A nuisance problem with Latvian Mobile Telephone

I've started my new job, but my mobile subscription is still on its way. My old employer had my Latvian Mobile Telephone (LMT) number blocked for outgoing calls since December 5. That sort of makes sense. From November 30 to December 4, the phone worked for calls on my account. Again, fair enough. Now the lack of outgoing service was getting to be a nuisance, so I bought an LMT O-Karte prepaid, slapped LVL 10 on it and thought I would forward all my incoming calls to the new number. Within the network, this is free of charge. However, I encountered the utter absurdity of being banned for using a free forwarding service because my outgoing service was suspended (this was confirmed by a service operator). Absolutely fucking absurd because 1) it costs neither me nor my old employer (who technically is the subscriber) anything 2) it is a major inconvenience that in no way benefits anyone nor prevents any exposure to financial risk, since there is none. It is simply a way of screwing the user for no reason.
To be fair, I don't know if the other operators Tele2 and Bite might do the same. But it would be equally pointless. Anyone "between service providers" would want to use this kind of arrangement, forwarding their number in transit to a temporary number and then back to normal when the old number was is effectively prevented from doing so. I blew the better part of LVL 2.50 on SMS to people announcing my temporary number instead of having their potential calls simply go seamlessly to the O-Karte number.
I am curious how mobile operators outside Latvia handle these situations -- you go from Job A to Job B with a number you want to keep and with both A and B picking up your phone costs. What happens during the handover?

3 comments:

Anonymous said...

Consider this situation - you forward incoming calls to new number (free within network) and then go abroad for holidays...

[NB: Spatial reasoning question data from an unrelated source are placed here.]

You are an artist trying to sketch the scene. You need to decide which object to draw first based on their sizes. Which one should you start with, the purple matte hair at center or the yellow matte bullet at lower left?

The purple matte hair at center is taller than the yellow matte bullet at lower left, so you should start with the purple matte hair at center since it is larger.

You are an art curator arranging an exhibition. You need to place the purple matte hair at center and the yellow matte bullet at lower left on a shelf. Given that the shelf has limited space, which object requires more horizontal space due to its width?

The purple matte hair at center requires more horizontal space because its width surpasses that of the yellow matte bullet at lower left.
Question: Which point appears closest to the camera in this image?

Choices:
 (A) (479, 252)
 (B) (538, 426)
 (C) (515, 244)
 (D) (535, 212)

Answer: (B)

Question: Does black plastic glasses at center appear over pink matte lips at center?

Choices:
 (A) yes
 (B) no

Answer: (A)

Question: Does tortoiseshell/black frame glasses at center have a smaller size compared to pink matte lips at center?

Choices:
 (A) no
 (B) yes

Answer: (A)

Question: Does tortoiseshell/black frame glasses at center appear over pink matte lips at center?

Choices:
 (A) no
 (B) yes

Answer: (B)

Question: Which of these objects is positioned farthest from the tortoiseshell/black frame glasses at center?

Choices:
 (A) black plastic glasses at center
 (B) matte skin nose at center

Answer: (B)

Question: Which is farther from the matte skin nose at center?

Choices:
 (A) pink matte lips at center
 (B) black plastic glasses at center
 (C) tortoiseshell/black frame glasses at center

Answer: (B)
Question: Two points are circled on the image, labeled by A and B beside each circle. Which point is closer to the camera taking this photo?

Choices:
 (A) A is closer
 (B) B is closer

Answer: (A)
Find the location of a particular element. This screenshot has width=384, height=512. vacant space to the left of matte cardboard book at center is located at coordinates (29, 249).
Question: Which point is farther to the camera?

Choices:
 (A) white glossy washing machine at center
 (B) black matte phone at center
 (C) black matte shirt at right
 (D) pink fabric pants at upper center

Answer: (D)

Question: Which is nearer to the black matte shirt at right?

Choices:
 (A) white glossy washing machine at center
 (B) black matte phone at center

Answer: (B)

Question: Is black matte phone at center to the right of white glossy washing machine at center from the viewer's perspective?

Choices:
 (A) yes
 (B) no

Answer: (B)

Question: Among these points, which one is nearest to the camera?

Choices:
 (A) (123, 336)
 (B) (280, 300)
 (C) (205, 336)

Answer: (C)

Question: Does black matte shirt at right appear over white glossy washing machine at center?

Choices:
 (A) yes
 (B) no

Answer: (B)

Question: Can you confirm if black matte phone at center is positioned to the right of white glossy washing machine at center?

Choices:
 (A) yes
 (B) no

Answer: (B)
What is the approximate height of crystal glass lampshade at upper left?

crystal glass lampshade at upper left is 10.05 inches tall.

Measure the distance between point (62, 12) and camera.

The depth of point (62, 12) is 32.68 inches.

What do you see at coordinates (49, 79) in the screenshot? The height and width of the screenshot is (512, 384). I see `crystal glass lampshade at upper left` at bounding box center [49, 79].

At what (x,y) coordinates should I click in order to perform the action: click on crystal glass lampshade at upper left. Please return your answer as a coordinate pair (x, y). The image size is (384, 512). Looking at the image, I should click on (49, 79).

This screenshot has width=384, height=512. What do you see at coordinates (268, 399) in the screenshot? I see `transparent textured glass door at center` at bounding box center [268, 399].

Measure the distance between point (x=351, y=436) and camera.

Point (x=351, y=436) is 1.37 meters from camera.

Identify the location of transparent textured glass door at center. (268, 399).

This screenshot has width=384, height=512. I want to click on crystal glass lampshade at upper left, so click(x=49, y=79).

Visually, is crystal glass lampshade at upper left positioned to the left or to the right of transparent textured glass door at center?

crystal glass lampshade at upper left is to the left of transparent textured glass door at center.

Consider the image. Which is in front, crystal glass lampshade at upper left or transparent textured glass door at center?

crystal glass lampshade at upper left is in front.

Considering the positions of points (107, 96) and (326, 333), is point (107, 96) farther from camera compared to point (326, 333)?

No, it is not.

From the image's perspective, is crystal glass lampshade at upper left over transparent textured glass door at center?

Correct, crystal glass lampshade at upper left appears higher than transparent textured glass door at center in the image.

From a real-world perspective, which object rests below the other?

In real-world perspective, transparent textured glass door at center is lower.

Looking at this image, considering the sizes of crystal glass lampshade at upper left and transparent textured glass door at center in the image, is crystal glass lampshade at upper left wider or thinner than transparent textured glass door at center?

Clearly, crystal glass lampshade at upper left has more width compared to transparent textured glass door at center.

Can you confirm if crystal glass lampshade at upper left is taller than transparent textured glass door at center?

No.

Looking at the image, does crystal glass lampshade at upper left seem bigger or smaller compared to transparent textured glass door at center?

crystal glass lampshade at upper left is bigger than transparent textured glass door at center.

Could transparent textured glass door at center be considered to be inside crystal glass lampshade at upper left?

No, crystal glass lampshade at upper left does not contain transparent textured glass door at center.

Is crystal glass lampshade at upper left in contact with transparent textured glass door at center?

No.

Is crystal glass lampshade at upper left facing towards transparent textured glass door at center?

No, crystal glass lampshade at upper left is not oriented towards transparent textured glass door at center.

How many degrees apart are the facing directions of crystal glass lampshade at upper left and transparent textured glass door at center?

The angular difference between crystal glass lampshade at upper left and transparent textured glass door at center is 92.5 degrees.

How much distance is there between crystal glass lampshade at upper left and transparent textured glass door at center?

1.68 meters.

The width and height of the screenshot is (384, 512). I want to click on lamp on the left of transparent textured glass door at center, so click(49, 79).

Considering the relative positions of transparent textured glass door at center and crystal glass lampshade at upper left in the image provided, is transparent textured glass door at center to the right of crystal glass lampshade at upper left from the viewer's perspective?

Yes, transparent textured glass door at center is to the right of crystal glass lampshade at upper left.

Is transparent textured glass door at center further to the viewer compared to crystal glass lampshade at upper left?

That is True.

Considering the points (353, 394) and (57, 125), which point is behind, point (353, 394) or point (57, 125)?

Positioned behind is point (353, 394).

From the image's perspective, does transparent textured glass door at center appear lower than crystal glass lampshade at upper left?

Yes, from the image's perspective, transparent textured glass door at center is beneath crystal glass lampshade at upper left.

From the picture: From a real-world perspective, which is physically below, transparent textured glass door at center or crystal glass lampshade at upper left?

Anyway, this "nuisance" is not "a way of screwing the user for no reason" but rather technical.

Anonymous said...

AFAIK, call forwarding is supplementary GSM service based on outgoing calls. It is a limitation of technology/standard, not invention of marketing and sales people.
As follows, to enable call forwarding, service provider has to enable outgoing calls and limit this service for use only within home network for call forwarding exclusive. I believe it requires quite a lot of reworking of call centres - hardware and software.
This is possibility, but not very cheap one and neither very necessary.

Anonymous said...

Could you, please, name some providers who will forward calls while outgoing calls are disabled?

"these kind of things take several weeks" ? What exactly do you mean? Number porting from one service provider to another must be done within 10 working days and usualy there is no service interruption as in this case, when the actual customer of LMT (former employer of Juris Kaža, as I understand) asked to block outgoing calls. In this case there is going on number porting AND change of ownership simultaneously.

Concerning disagreement - as a customer I want all services I need to be available 24x7, but I do not agree that this is case of "screwing with people for no reason" (neither - with reason).